■ WHAT YOU WILL DO
Repeat nothing but the lines below running from the one containing "right hip: (154, 314)" to the one containing "right ankle: (169, 485)". Keep both end lines.

■ INFORMATION GIVEN

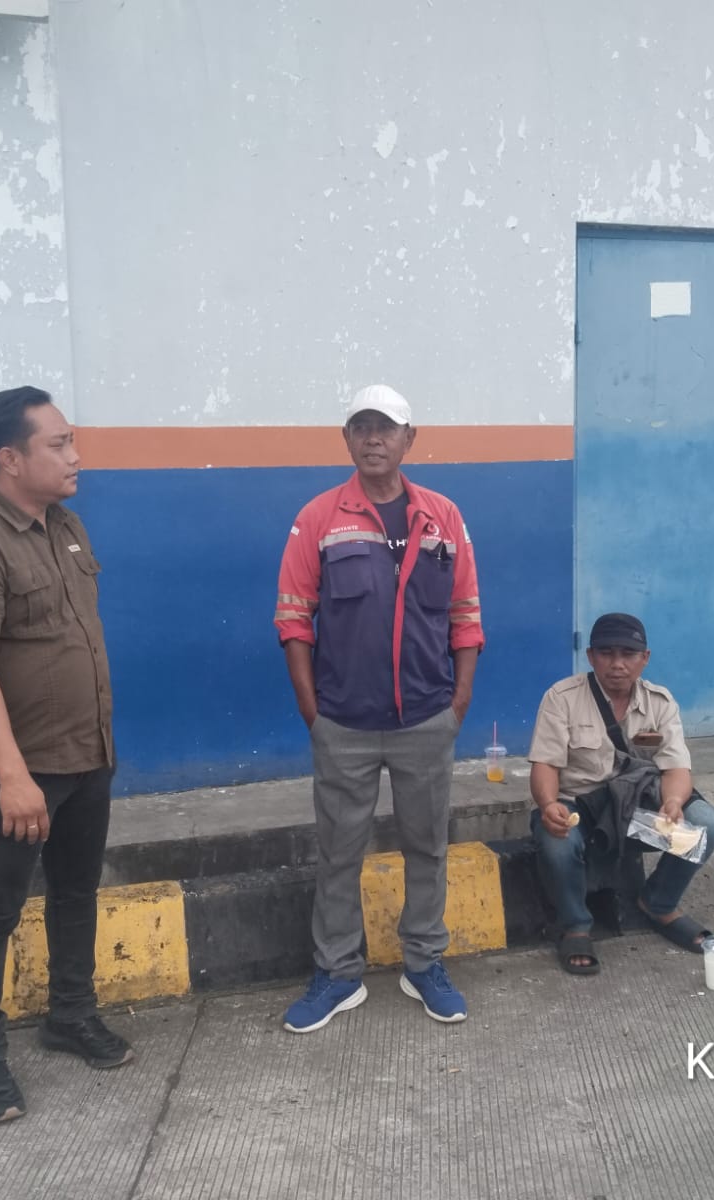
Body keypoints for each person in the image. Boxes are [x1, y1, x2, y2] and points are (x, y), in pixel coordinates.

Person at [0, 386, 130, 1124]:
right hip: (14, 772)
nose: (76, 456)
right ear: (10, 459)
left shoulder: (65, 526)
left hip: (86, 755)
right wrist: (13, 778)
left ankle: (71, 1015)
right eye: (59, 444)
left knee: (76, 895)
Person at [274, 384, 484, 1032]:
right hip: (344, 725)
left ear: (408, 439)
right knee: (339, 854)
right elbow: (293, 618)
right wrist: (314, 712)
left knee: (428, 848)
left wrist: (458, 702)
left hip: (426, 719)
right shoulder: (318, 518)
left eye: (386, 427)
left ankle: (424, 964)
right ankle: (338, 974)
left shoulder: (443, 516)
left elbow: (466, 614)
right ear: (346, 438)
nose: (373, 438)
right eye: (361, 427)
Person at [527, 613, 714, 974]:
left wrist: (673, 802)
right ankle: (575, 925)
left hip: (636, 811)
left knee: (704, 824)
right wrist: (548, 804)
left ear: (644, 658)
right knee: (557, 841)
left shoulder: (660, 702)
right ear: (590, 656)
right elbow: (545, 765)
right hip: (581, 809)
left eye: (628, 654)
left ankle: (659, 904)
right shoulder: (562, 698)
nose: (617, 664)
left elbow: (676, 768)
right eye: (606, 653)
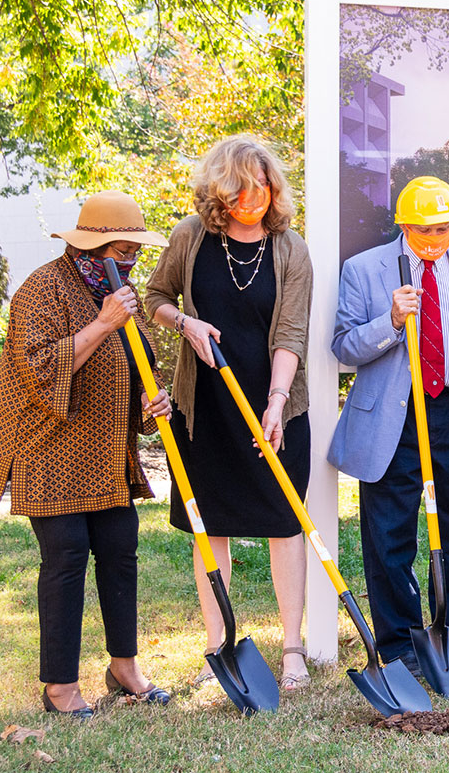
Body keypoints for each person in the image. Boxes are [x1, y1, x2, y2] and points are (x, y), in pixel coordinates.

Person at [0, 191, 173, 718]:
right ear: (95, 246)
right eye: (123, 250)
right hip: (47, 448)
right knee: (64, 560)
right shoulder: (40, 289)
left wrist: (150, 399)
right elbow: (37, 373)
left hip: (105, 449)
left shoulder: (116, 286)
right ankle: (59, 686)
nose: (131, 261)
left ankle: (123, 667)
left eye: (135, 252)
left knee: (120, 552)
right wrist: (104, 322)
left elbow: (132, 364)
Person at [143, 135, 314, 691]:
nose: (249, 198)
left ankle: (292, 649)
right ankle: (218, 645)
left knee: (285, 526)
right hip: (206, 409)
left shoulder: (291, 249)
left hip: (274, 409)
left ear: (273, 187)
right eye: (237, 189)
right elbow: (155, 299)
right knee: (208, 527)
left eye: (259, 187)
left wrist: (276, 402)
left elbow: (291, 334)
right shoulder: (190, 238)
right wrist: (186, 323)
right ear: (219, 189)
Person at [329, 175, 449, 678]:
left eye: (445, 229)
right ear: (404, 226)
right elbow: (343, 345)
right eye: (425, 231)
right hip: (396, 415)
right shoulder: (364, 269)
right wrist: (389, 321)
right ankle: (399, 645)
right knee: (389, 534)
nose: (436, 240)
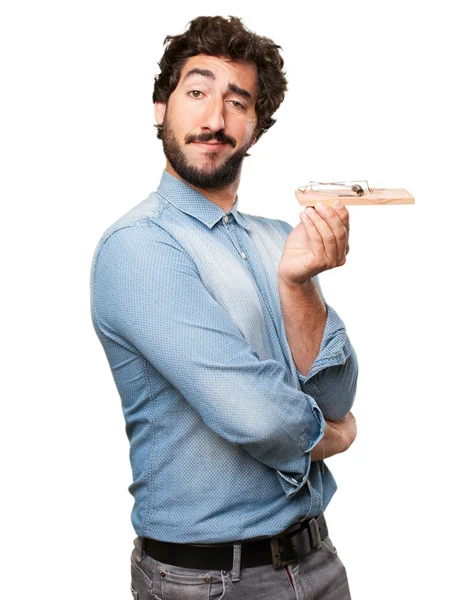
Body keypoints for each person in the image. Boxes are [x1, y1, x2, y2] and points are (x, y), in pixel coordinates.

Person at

...

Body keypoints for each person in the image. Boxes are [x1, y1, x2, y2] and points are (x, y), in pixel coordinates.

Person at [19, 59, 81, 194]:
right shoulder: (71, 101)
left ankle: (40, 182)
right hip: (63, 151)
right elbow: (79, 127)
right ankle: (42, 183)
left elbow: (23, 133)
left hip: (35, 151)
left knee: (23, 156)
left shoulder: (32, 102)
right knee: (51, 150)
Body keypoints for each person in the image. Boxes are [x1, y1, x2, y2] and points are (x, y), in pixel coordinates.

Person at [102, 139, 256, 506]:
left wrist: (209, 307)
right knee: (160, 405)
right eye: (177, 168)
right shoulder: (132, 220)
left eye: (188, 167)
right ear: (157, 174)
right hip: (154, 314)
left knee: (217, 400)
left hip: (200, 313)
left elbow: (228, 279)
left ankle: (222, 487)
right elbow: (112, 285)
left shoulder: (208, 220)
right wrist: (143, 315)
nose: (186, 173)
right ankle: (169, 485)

■ WRITTEN RESPONSE
right hip: (154, 314)
left knee: (217, 400)
left hip: (200, 313)
left elbow: (228, 279)
left ankle: (222, 487)
right elbow: (112, 285)
left shoulder: (208, 220)
right wrist: (143, 315)
nose: (186, 173)
right ankle: (169, 485)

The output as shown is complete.